Orgulhosa, contou a sua história. “Cheguei a Pipa apenas com 10 livros, há 10 anos, tudo o que tenho ou foi dado, ou trocado”. E hoje tem uma livraria lindíssima num dos recantos da vila. Vive lá, num sofá, com sua gata, que não está habituada ao carinho. Os livros, podemos alugar, comprar trocar, ou negociar.

“Visita o meu blogue” Disse ela, orgulhosa. Fiz um filme do incêndio que tivemos na livraria. Chama-se “arte em chamas”. E riu-se, da ironia do título.

10 reais cada livro. Escolhi dois. Ma só depois percebi que só tinha dinheiro para pagar um. “Está louca? Leva os dois livros sim. Depois me paga.” “Mas eu só devo volto daqui a um ano!”, “Não faz mal, depois traz-me um Livro.”

Estrela
O seu amigo tinha apanhado um peixe gato gigante: um homem de rastas e orelhas furadas. Na areia escaldante e peixe morto na mão. Aproveitou a deixa do nosso olhar para nos mostrar a sua arte. “Nós não temos dinheiro. Isto é tudo o que temos: 30 cêntimos”. E quase a cantar, nos largou uma lengalenga.

"Então eu vou fazer algo para vocês. Eu sou do Chile e sou vagabundo. Corro o mundo só eu e eu. Para nunca mandarem no que está cá dentro (apontou para a cabeça). Tinham coragem de largar assim, largar tudo? (fez uma estrelinha em arame em três tempos). Quando olharem para isto, olhem para o céu e procurem a estrela mais brilhante. E aí lembrem-se de não ter medo de seguir os vossos sonhos. "

E deixou-nos as estrelinhas, pegou na moeda, e seguiu com o seu amigo e o peixe gato, descalços, pelos caminhos da praia.

segunda-feira, 13 de abril de 2009

Les nomades

Vista do barco, Oslo

Seremos nómadas?

"Tudo isso para que Marco Polo pudesse explicar ou imaginar explicar ou ser imaginado explicando ou finalmente conseguir explicar a si mesmo que aquilo que ele procurava estava diante de si, e, mesmo que se tratasse do passado, era um passado que mudava à medida que ele prosseguia a sua viagem, porque o passado do viajante muda de acordo com o itinerário realizado, não o passado recente ao qual cada dia que passa acrescenta um dia, mas um passado mais remoto. Ao chegar a uma nova cidade, o viajante reencontra um passado que não lembrava existir: a surpresa daquilo que você deixou de ser ou deixou de possuir revela-se nos lugares estranhos, não nos conhecidos.

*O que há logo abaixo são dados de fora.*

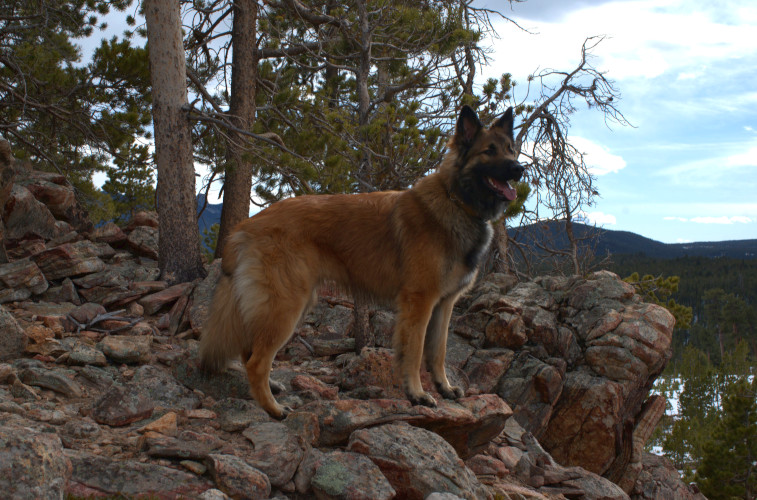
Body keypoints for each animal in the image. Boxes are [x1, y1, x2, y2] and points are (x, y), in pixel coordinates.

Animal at [198, 104, 524, 418]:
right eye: (489, 151)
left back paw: (271, 389)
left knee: (249, 350)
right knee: (256, 361)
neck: (456, 200)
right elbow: (415, 352)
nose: (520, 169)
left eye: (511, 149)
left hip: (291, 303)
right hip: (286, 305)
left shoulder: (444, 304)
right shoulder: (419, 303)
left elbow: (439, 351)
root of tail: (245, 226)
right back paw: (274, 410)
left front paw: (444, 387)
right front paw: (417, 394)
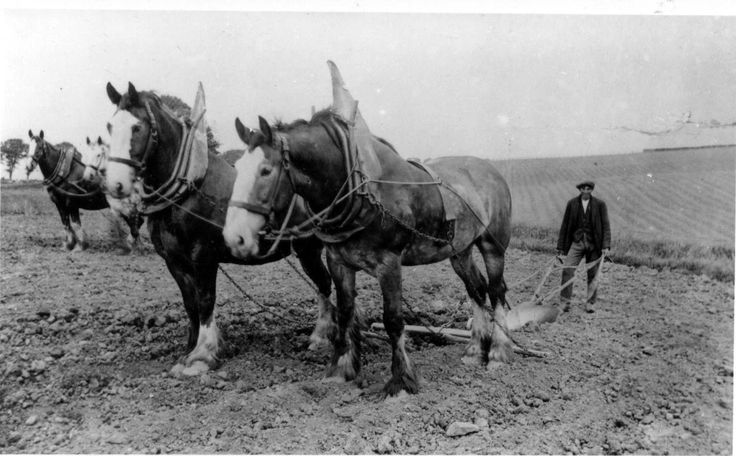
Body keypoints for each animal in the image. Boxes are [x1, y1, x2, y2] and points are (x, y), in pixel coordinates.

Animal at [100, 83, 336, 376]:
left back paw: (320, 337)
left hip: (309, 250)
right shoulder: (174, 261)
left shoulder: (204, 257)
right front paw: (188, 350)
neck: (190, 187)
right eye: (110, 126)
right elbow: (190, 304)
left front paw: (203, 354)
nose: (115, 184)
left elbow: (205, 301)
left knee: (325, 284)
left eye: (137, 127)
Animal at [221, 61, 556, 396]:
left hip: (493, 245)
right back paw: (474, 351)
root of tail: (491, 169)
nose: (234, 237)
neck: (360, 189)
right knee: (477, 289)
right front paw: (341, 370)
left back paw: (498, 351)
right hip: (459, 250)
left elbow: (393, 319)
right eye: (236, 168)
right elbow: (345, 313)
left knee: (497, 291)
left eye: (266, 170)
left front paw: (401, 381)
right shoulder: (338, 261)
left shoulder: (389, 263)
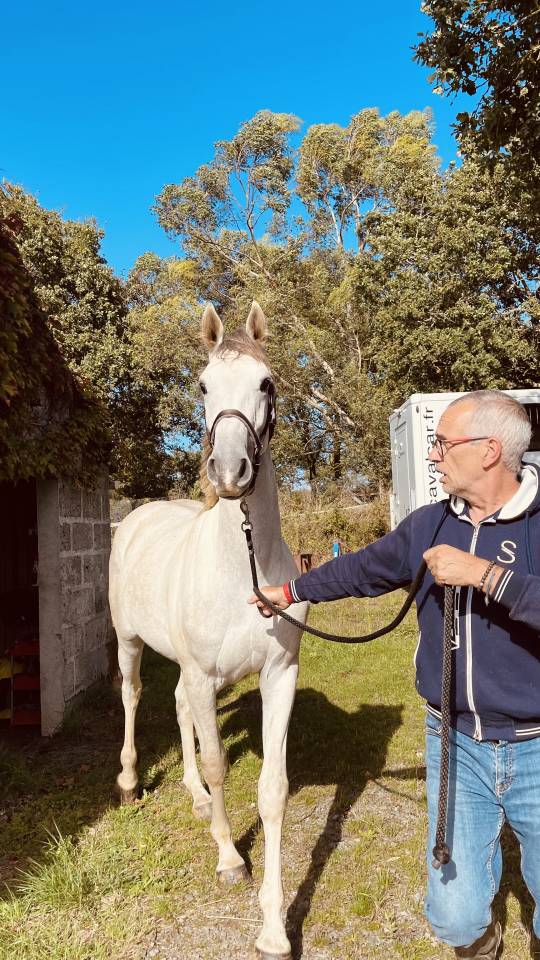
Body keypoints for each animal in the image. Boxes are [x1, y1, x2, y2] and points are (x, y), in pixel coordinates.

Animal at [109, 301, 308, 960]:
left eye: (266, 383)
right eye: (201, 385)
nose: (228, 471)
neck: (240, 565)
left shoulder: (278, 677)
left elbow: (272, 789)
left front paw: (273, 927)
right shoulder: (201, 673)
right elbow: (221, 765)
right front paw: (229, 859)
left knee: (177, 707)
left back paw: (194, 797)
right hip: (129, 644)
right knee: (134, 696)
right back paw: (128, 780)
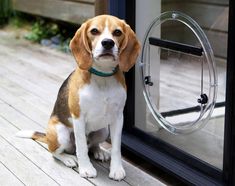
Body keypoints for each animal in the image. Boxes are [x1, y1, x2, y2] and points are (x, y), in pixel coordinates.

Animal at [17, 15, 141, 181]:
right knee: (55, 152)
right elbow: (81, 146)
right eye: (94, 31)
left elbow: (116, 148)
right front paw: (86, 169)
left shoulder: (117, 117)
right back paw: (68, 158)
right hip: (61, 134)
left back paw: (99, 151)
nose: (108, 43)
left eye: (117, 32)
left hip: (103, 131)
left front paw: (116, 169)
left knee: (92, 145)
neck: (103, 77)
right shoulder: (78, 117)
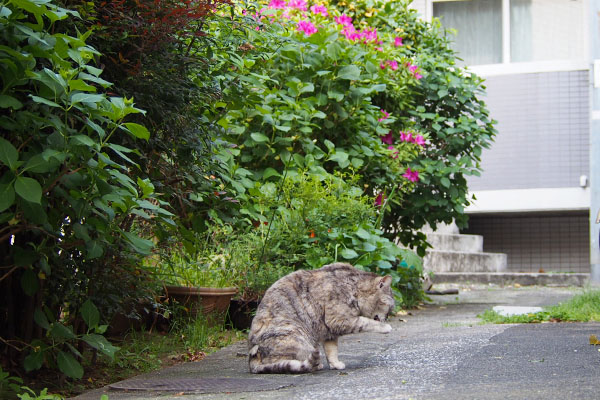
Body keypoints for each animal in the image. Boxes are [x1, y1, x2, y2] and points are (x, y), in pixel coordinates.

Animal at [248, 260, 394, 374]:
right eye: (389, 308)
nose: (387, 317)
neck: (354, 287)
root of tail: (251, 360)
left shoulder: (330, 331)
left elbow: (332, 350)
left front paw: (335, 364)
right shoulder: (339, 320)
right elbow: (366, 322)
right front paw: (385, 327)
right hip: (297, 336)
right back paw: (314, 365)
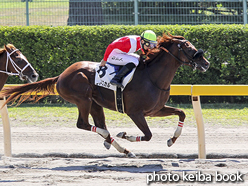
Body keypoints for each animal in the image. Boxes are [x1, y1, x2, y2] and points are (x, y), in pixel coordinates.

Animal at [0, 33, 209, 157]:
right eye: (188, 47)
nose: (206, 63)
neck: (152, 76)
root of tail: (61, 75)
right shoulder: (135, 112)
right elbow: (148, 135)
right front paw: (126, 135)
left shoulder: (155, 110)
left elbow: (182, 113)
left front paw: (172, 140)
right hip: (82, 98)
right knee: (84, 124)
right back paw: (113, 139)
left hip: (95, 103)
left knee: (98, 124)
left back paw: (120, 147)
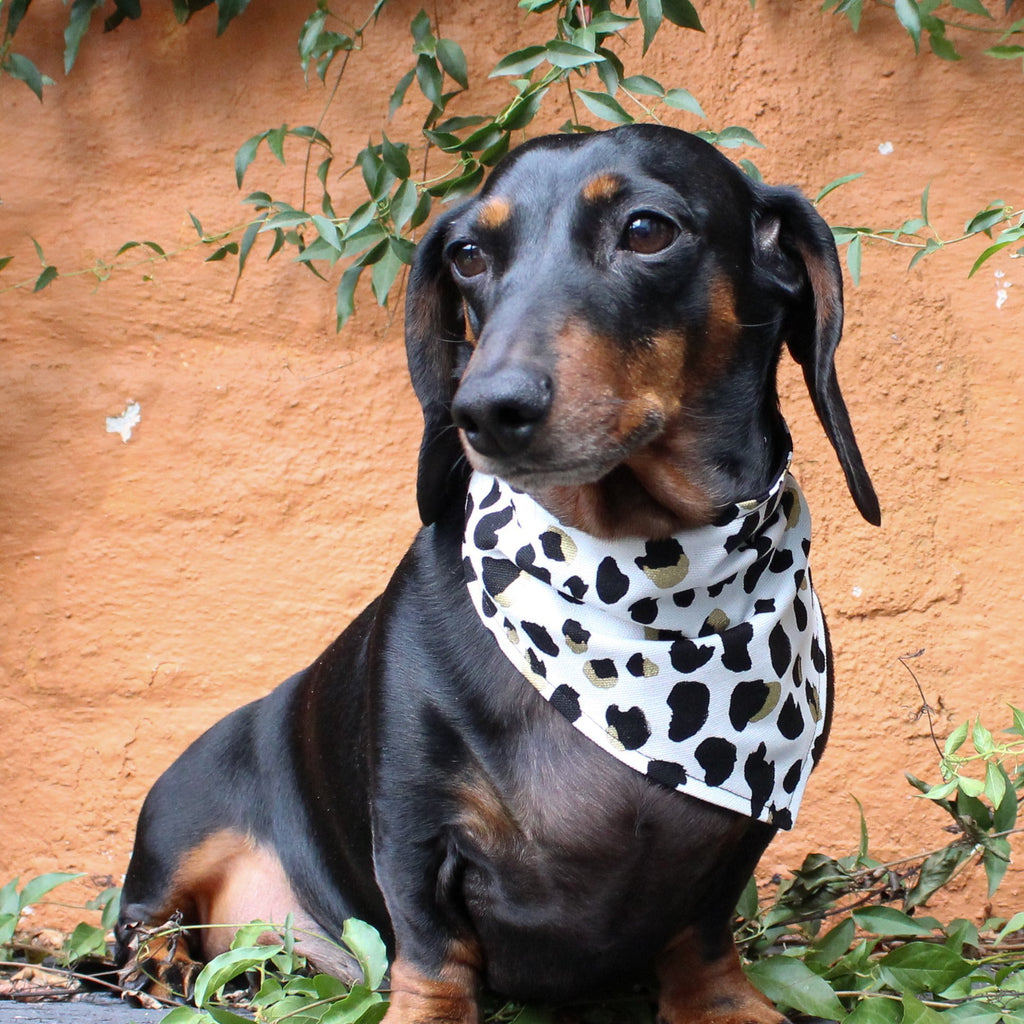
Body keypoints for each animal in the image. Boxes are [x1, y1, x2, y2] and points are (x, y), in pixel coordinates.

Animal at [114, 125, 880, 1024]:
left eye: (648, 230)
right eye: (470, 255)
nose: (484, 409)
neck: (639, 583)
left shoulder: (733, 846)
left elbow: (701, 933)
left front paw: (722, 1003)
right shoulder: (412, 819)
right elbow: (432, 945)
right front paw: (428, 1011)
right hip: (178, 825)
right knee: (140, 921)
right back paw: (155, 968)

Marco entra numa cidade; vê alguém numa praça que vive uma vida ou um instante que poderiam ser seus; ele podia estar no lugar daquele homem se tivesse parado no tempo tanto tempo atrás, ou então se tanto tempo atrás numa encruzilhada tivesse tomado uma estrada em vez de outra e depois de uma longa viagem se encontrasse no lugar daquele homem e naquela praça. Agora, desse passado real ou hipotético, ele está excluído; não pode parar; deve prosseguir até uma outra cidade em que outro passado aguarda por ele, ou algo que talvez fosse um um possível futuro e que agora é o presente de outra pessoa. Os futuros não realizados são apenas ramos do passado: ramos secos."


Ítalo Calvino - Cidades Invisíveis

quinta-feira, 2 de abril de 2009

Suave coisa nenhuma

Desapareci.

Por uns tempos, saí no vento. Vim parar ao lado esquerdo do mundo. Umas últimas férias (será?) para quem passou o ano a correr o globo. Acabo aqui, de chinelo no pé e areia no cabelo.

Suco de acerola, cajá, "melância".
A cidade deserta do calor que estala, que sua.
Poeira vermelha que se levanta nas estradas.
E gente que dorme em colchões no alpendre, do calor que derrete a casa.
Portas abertas e um sambinha que abraça,
assim como os sorrisos
e os olhares que nos reconhecem.
A alegria de ser acarinhada sem esforço.
De viver sem horas,

ao ritmo das marés.

E muitos dias para gastar,
iguais ao ontem mas, ...mas felizes.